*TASK REQUIREMENTS*: Copy out exactly, from the entries that follow, the line holding "professional about potential", the line holding "my students how", and all lines between them, but no pictures.

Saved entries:
◇ ◇ ◇ ◇ ◇ ◇ ◇

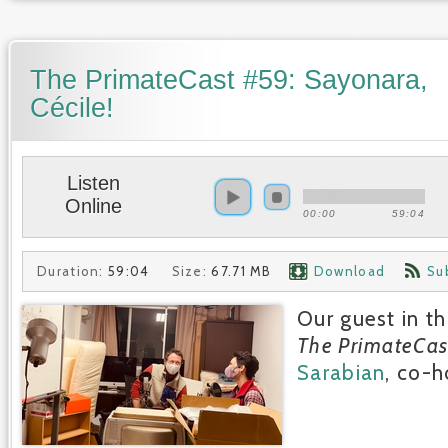
The PrimateCast #59: Sayonara,
Cécile!
Listen
Online
00:00
59:04
Duration:
59:04
Size:
67.71 MB
Download
Su
Our guest in th
The PrimateCas
Sarabian
, co-h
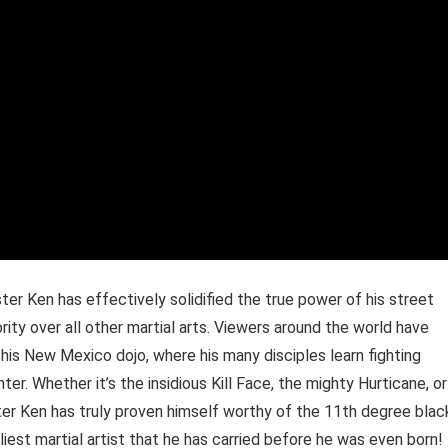
ter Ken has effectively solidified the true power of his street
rity over all other martial arts. Viewers around the world have
his New Mexico dojo, where his many disciples learn fighting
er. Whether it’s the insidious Kill Face, the mighty Hurticane, or
r Ken has truly proven himself worthy of the 11th degree blac
liest martial artist that he has carried before he was even born!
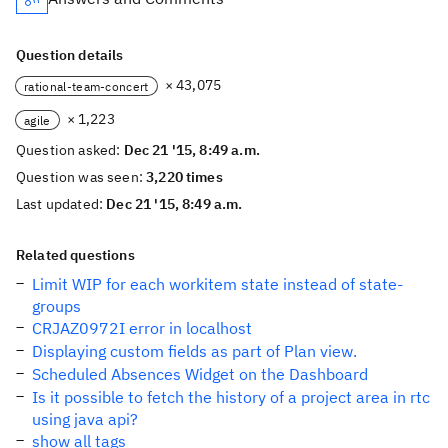
Question details
× 43,075
rational-team-concert
× 1,223
agile
Question asked:
Dec 21 '15, 8:49 a.m.
Question was seen:
3,220 times
Last updated:
Dec 21 '15, 8:49 a.m.
Related questions
Limit WIP for each workitem state instead of state-
groups
CRJAZ0972I error in localhost
Displaying custom fields as part of Plan view.
Scheduled Absences Widget on the Dashboard
Is it possible to fetch the history of a project area in rtc
using java api?
show all tags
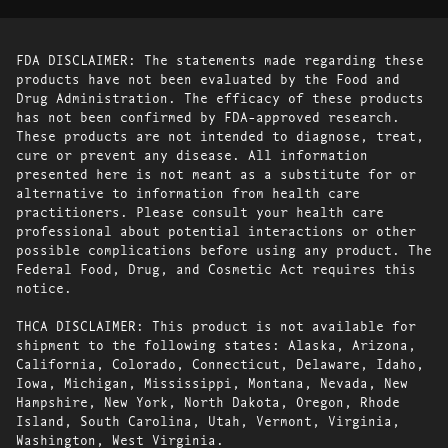
FDA DISCLAIMER: The statements made regarding these
products have not been evaluated by the Food and
Drug Administration. The efficacy of these products
has not been confirmed by FDA-approved research.
These products are not intended to diagnose, treat,
cure or prevent any disease. All information
presented here is not meant as a substitute for or
alternative to information from health care
practitioners. Please consult your health care
professional about potential interactions or other
possible complications before using any product. The
Federal Food, Drug, and Cosmetic Act requires this
notice.
THCA DISCLAIMER: This product is not available for
shipment to the following states: Alaska, Arizona,
California, Colorado, Connecticut, Delaware, Idaho,
Iowa, Michigan, Mississippi, Montana, Nevada, New
Hampshire, New York, North Dakota, Oregon, Rhode
Island, South Carolina, Utah, Vermont, Virginia,
Washington, West Virginia.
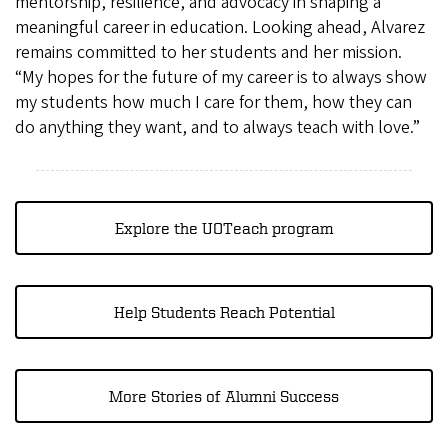
mentorship, resilience, and advocacy in shaping a
meaningful career in education. Looking ahead, Alvarez
remains committed to her students and her mission.
“My hopes for the future of my career is to always show
my students how much I care for them, how they can
do anything they want, and to always teach with love.”
Explore the UOTeach program
Help Students Reach Potential
More Stories of Alumni Success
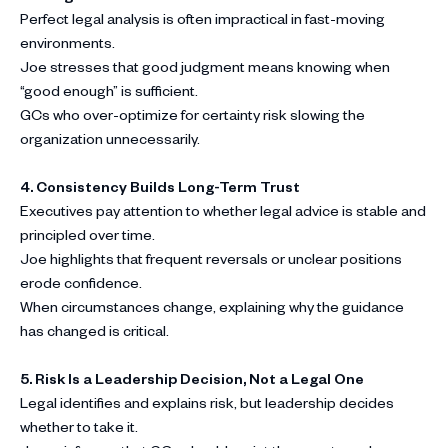
Perfect legal analysis is often impractical in fast-moving
environments.
Joe stresses that good judgment means knowing when
“good enough” is sufficient.
GCs who over-optimize for certainty risk slowing the
organization unnecessarily.
4. Consistency Builds Long-Term Trust
Executives pay attention to whether legal advice is stable and
principled over time.
Joe highlights that frequent reversals or unclear positions
erode confidence.
When circumstances change, explaining why the guidance
has changed is critical.
5. Risk Is a Leadership Decision, Not a Legal One
Legal identifies and explains risk, but leadership decides
whether to take it.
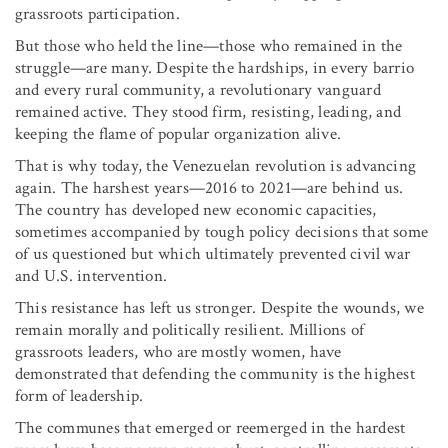
grassroots participation.
But those who held the line—those who remained in the
struggle—are many. Despite the hardships, in every barrio
and every rural community, a revolutionary vanguard
remained active. They stood firm, resisting, leading, and
keeping the flame of popular organization alive.
That is why today, the Venezuelan revolution is advancing
again. The harshest years—2016 to 2021—are behind us.
The country has developed new economic capacities,
sometimes accompanied by tough policy decisions that some
of us questioned but which ultimately prevented civil war
and U.S. intervention.
This resistance has left us stronger. Despite the wounds, we
remain morally and politically resilient. Millions of
grassroots leaders, who are mostly women, have
demonstrated that defending the community is the highest
form of leadership.
The communes that emerged or reemerged in the hardest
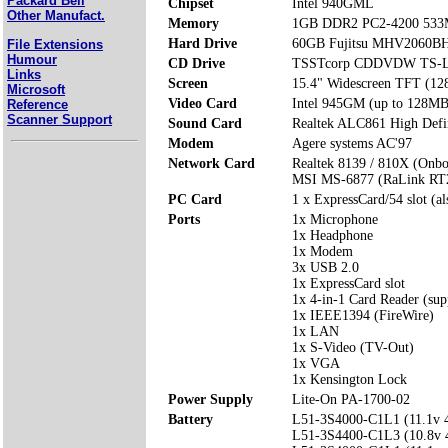
Packard Bell
Chipset
Intel 940GML
Other Manufact.
Memory
1GB DDR2 PC2-4200 533
Hard Drive
60GB Fujitsu MHV2060B
File Extensions
Humour
CD Drive
TSSTcorp CDDVDW TS-
Links
Screen
15.4" Widescreen TFT (12
Microsoft
Video Card
Intel 945GM (up to 128MB
Reference
Scanner Support
Sound Card
Realtek ALC861 High Defi
Modem
Agere systems AC'97
Network Card
Realtek 8139 / 810X (Onbo
MSI MS-6877 (RaLink RT2
PC Card
1 x ExpressCard/54 slot (a
Ports
1x Microphone
1x Headphone
1x Modem
3x USB 2.0
1x ExpressCard slot
1x 4-in-1 Card Reader (s
1x IEEE1394 (FireWire)
1x LAN
1x S-Video (TV-Out)
1x VGA
1x Kensington Lock
Power Supply
Lite-On PA-1700-02
Battery
L51-3S4000-C1L1 (11.1v
L51-3S4400-C1L3 (10.8v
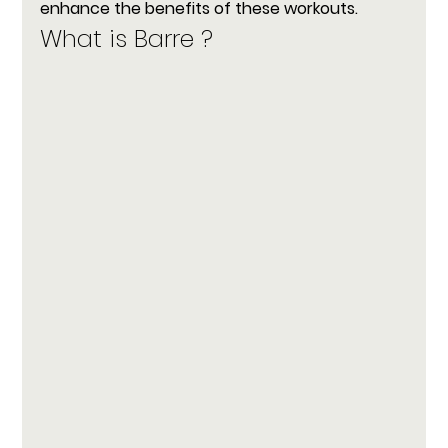
enhance the benefits of these workouts.
What is Barre ?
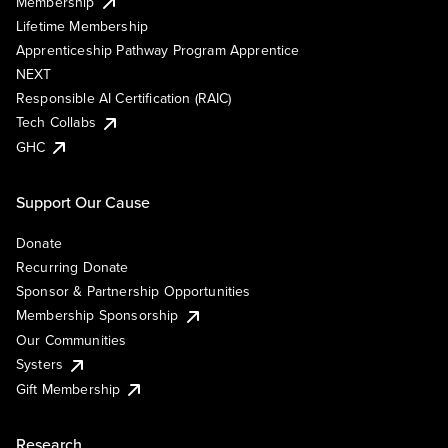
Membership
Lifetime Membership
Apprenticeship Pathway Program Apprentice
NEXT
Responsible AI Certification (RAIC)
Tech Collabs
GHC
Support Our Cause
Donate
Recurring Donate
Sponsor & Partnership Opportunities
Membership Sponsorship
Our Communities
Systers
Gift Membership
Research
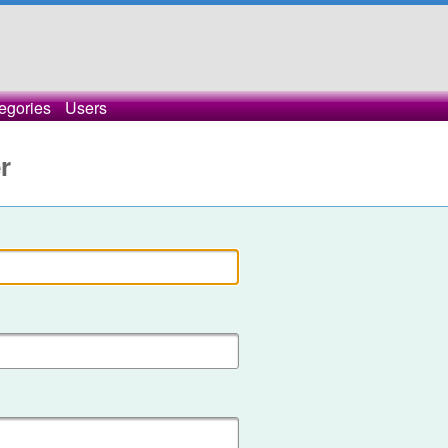
egories
Users
r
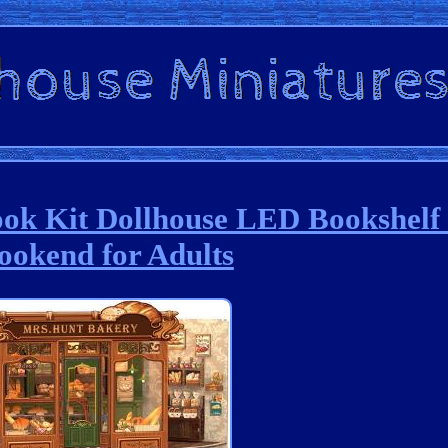
ok Kit Dollhouse LED Bookshelf 
ookend for Adults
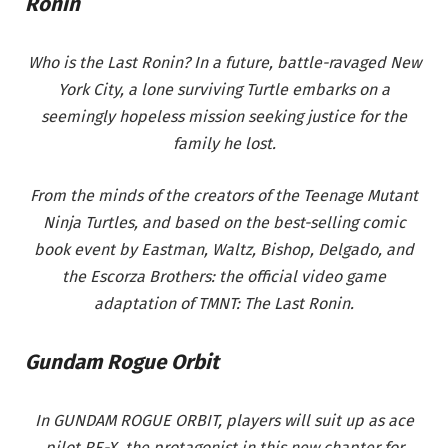
Ronin
Who is the Last Ronin? In a future, battle-ravaged New
York City, a lone surviving Turtle embarks on a
seemingly hopeless mission seeking justice for the
family he lost.
From the minds of the creators of the Teenage Mutant
Ninja Turtles, and based on the best-selling comic
book event by Eastman, Waltz, Bishop, Delgado, and
the Escorza Brothers: the official video game
adaptation of TMNT: The Last Ronin.
Gundam Rogue Orbit
In GUNDAM ROGUE ORBIT, players will suit up as ace
pilot RE-X, the protagonist in this new chapter for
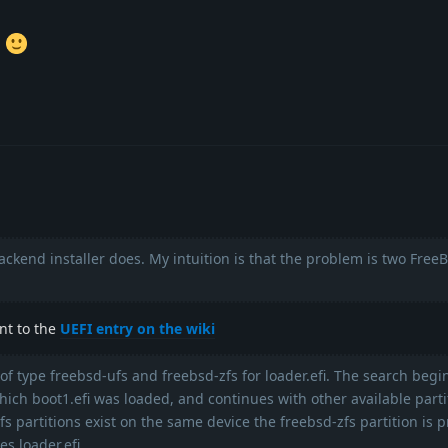
.
backend installer does. My intuition is that the problem is two Free
int to the
UEFI entry on the wiki
 of type freebsd-ufs and freebsd-zfs for loader.efi. The search begi
hich boot1.efi was loaded, and continues with other available partit
s partitions exist on the same device the freebsd-zfs partition is p
s loader.efi.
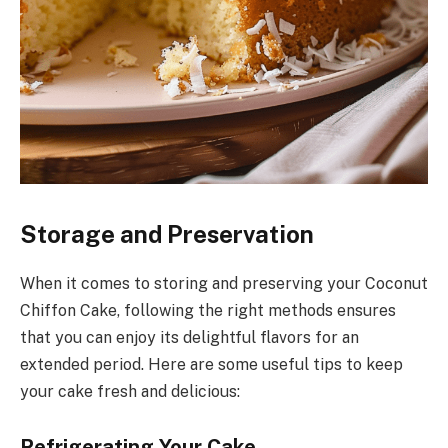
Storage and Preservation
When it comes to storing and preserving your Coconut
Chiffon Cake, following the right methods ensures
that you can enjoy its delightful flavors for an
extended period. Here are some useful tips to keep
your cake fresh and delicious:
Refrigerating Your Cake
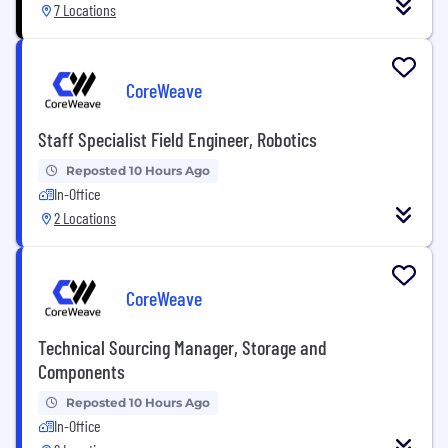
7 Locations
CoreWeave
Staff Specialist Field Engineer, Robotics
Reposted 10 Hours Ago
In-Office
2 Locations
CoreWeave
Technical Sourcing Manager, Storage and
Components
Reposted 10 Hours Ago
In-Office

◇ ◇ ◇ ◇ ◇ ◇ ◇

*SOLUTION*:
professional about potential interactions or other
possible complications before using any product. The
Federal Food, Drug, and Cosmetic Act requires this
notice.
THCA DISCLAIMER: This product is not available for
shipment to the following states: Alaska, Arizona,
California, Colorado, Connecticut, Delaware, Idaho,
Iowa, Michigan, Mississippi, Montana, Nevada, New
Hampshire, New York, North Dakota, Oregon, Rhode
Island, South Carolina, Utah, Vermont, Virginia,
Washington, West Virginia.
mentorship, resilience, and advocacy in shaping a
meaningful career in education. Looking ahead, Alvarez
remains committed to her students and her mission.
“My hopes for the future of my career is to always show
my students how much I care for them, how they can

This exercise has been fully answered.